So far the band’s public expression of politics had been suppressed, bar Taxman. Following anti-Vietnam war uprisings in the US and UK, Lennon got the bug. Two versions of Revolution were recorded: a laid-back stroller for the White Album, and a gutsy rocker that Lennon pushed as the next single to show his political hand. McCartney refused, concerned with a contentious image, and in ’68 it became Hey Jude’s agitated flip, all distorted screams and filthy blues swagger, marking Lennon out as a rebel with a cause within a new wave of electric protest songs.
During the writing of Lady Madonna, McCartney started to bark over the piano riff, and this spring-heeled bluesy stomper was born.
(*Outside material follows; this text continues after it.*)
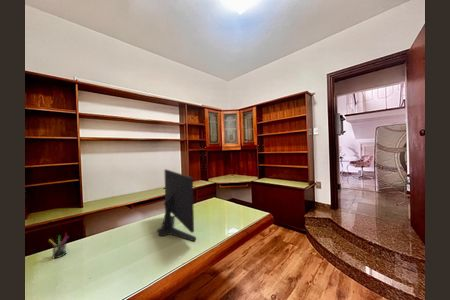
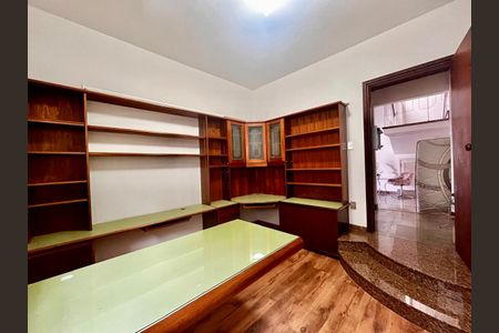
- computer monitor [156,168,197,242]
- pen holder [48,232,70,259]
It was fleshed out quickly with fuzz bass, a brash, snarly solo and heaps of drums, and become a gritty highlight on the soundtrack to 1969’s Yellow Submarine.
Now chums with the psychedelic spokesman whose Tibetan tome had made such an impression on Revolver, Lennon took up Timothy Leary’s presidential crusade slogan “Come together, have a party” and made a campaign song to kick off Abbey Road (1969). “It’s funky,” said Lennon of this goobledygook-laden slow ride. The style resonated with soul groups and hairy rockers alike, and included affectionate references to his bandmates: George the spiritual holy roller, Paul the monkey-finger bassist, himself the Ono sideboard, and Ringo – ‘got to be good looking cos he’s so hard to see’ as per his habit of hiding behind the others in photos.
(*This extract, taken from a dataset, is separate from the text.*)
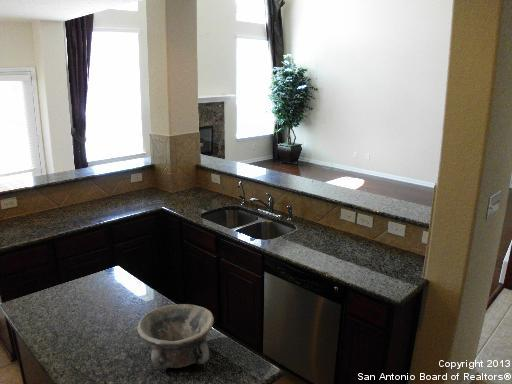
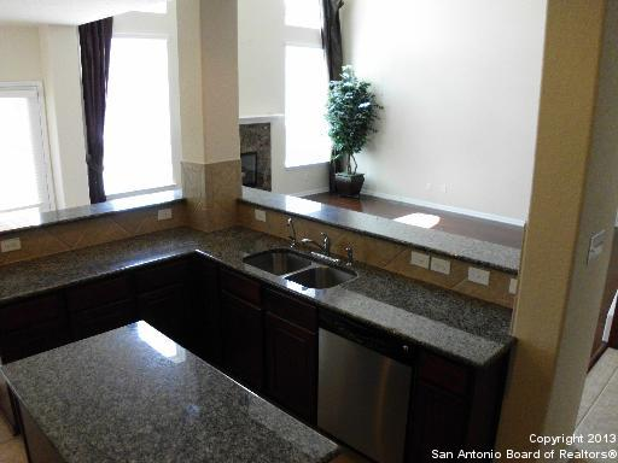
- bowl [136,303,215,371]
I Want You (She’s So Heavy)
Eight minutes long, and constrained within an ominous repeated phrase, it was a giant leap from the buttoned-up cuteness of I Want To Hold Your Hand. Predating Black Sabbath’s creation of doom rock by several months, its intensity is alleviated a little by a Santana-like Latin blues section and some frothy Hammond breaks. By the end, the massed guitar build-up slathered in white noise and the jarringly abrupt edit add to the claustrophobia of a very weird, very grown-up love song.
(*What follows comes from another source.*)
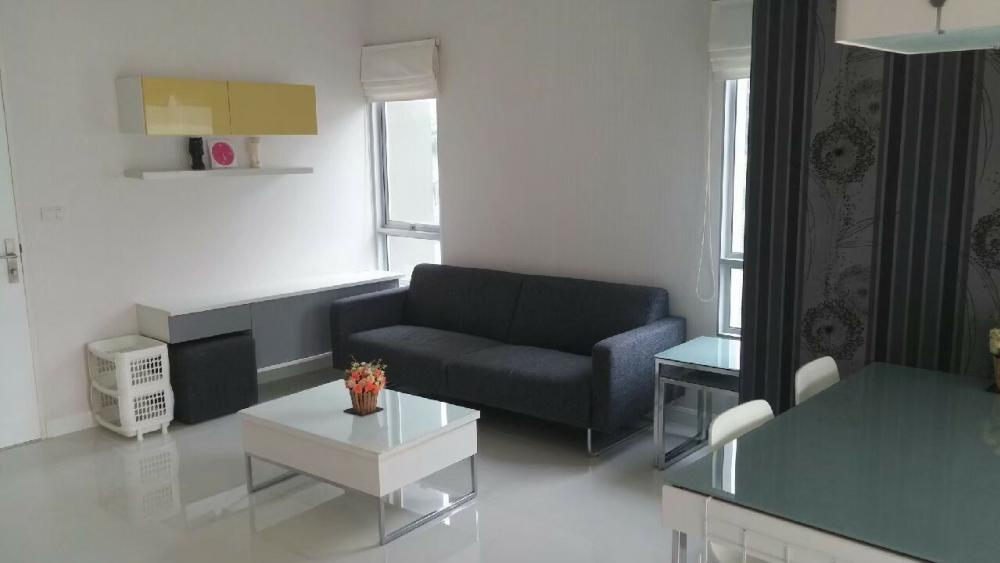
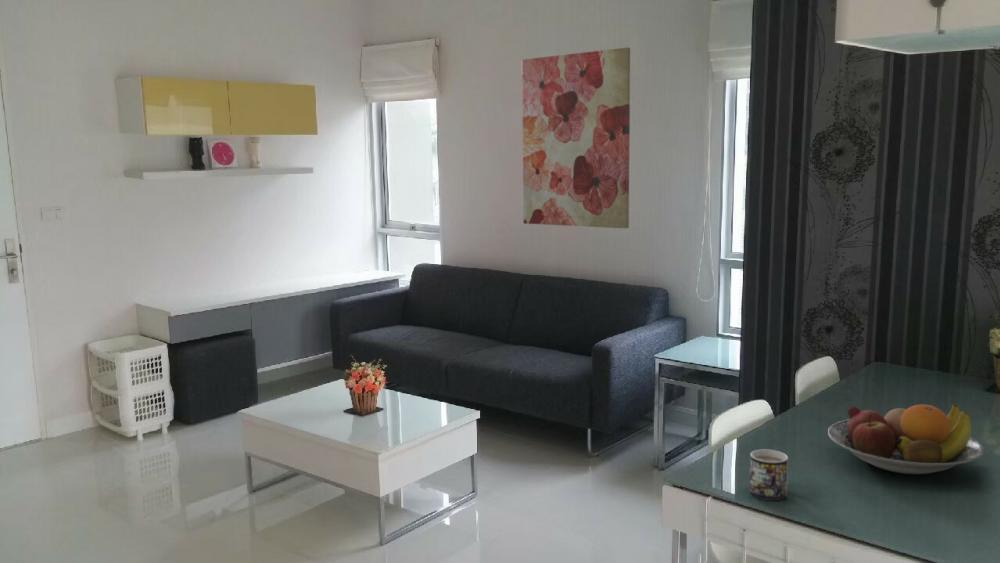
+ wall art [521,47,631,229]
+ mug [748,448,789,501]
+ fruit bowl [827,403,985,475]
It was the beginning of the end, but one thing still united the band on 1970’s Let It Be: their R&B and blues roots. Get Back was a McCartney riff that grew out of “thin air, something to roller-coast on”. And when keyboardist Billy Preston turned up at the studio during a particularly stressful session, George Harrison leapt at the chance to use him. It broke the ice, and 27(!) takes later a magnificent, galloping soul-rock shuffle emerged from the wreckage. Its defining performance is as the climax to their impromptu final live show – the iconic rooftop gig of January 30, 1969, propelled by the excitement of the event and perhaps even a sense of relief.
Don’t Let Me Down
Another paean to Yoko from John, this time rooted in vulnerability and drugs. “It was a very tense period,” McCartney recalled in 1997 of songwriting sessions for 1970s Let It Be. “John had escalated to heroin and all the accompanying paranoias; it was a cry to Yoko for help.” With that cry, Lennon delivers his rawest, most honest vocal over a sweet ballad that follows the lead, mood-wise, of Fleetwood Mac’s Albatross. It was dropped from the album by producer Phil Spector after appearing as the B-side to Get Back in April 1969. But with the tenderness of the guitar and bass treatment, as well as McCartney’s impassioned backing, it’s their stand-out from-the-heart weepie.